Max flushed. “I said they could be. There is a taint.”
“It’s this one,” Soldier said. “He’s not one of us.”
“He’s selkie,” Lara said. “One of the children of the sea.”
“Where’s his sealskin, then?” Fremont asked.
Irritation ignited in Iestyn, running along his veins like a match set to paper. They knew him. They knew what he was. But they were talking about him as if he were deaf or stupid. As if he wasn’t there.
“Lost,” he growled.
Soldier met his gaze. Held it. The flyer’s eyes were faded blue, like worn denim. “Convenient.”

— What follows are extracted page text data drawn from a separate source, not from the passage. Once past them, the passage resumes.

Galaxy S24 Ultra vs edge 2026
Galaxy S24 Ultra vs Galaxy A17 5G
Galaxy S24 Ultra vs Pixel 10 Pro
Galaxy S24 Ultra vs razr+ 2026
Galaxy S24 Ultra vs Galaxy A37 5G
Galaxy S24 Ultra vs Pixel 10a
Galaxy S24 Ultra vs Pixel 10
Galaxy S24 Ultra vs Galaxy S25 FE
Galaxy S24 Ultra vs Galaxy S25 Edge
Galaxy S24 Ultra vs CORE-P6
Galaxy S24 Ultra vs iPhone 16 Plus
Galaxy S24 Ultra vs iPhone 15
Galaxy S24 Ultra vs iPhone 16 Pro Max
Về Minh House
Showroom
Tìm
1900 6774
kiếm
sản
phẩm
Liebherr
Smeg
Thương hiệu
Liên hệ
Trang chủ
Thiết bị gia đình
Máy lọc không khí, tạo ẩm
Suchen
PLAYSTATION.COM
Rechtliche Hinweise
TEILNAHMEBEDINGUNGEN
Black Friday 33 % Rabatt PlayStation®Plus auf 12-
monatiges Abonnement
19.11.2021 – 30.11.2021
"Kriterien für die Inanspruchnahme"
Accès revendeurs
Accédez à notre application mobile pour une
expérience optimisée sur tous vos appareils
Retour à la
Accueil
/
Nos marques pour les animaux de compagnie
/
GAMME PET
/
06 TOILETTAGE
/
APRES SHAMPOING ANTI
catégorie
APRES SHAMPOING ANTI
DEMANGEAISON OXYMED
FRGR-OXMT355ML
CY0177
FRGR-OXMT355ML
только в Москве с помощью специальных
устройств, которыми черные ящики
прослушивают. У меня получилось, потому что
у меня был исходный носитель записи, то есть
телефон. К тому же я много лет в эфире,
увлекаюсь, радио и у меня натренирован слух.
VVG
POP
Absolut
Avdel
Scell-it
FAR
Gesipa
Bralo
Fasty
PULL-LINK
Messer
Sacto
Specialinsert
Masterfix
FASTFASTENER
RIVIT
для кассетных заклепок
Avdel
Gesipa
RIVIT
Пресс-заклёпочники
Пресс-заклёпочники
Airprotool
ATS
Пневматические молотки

“Not for him,” Lara snapped.
Her quick defense delighted him. Her hand still rested on his shoulder, her little finger barely brushing the back of his neck above the collar of his shirt, that small touch of skin to skin soothing and inflaming him.
“We’re trying to find his people,” she continued, “so they can help him.”
“Going to World’s End, are you?” Fremont asked.
Iestyn went very still. His pulse pounded in his head like the sea. World’s End.
Lara’s fingers dug into his shoulder. “Where?”
“The island. That’s where you fish folk hang out, isn’t it?”
“How do you know?” Iestyn forced the words from his raw throat.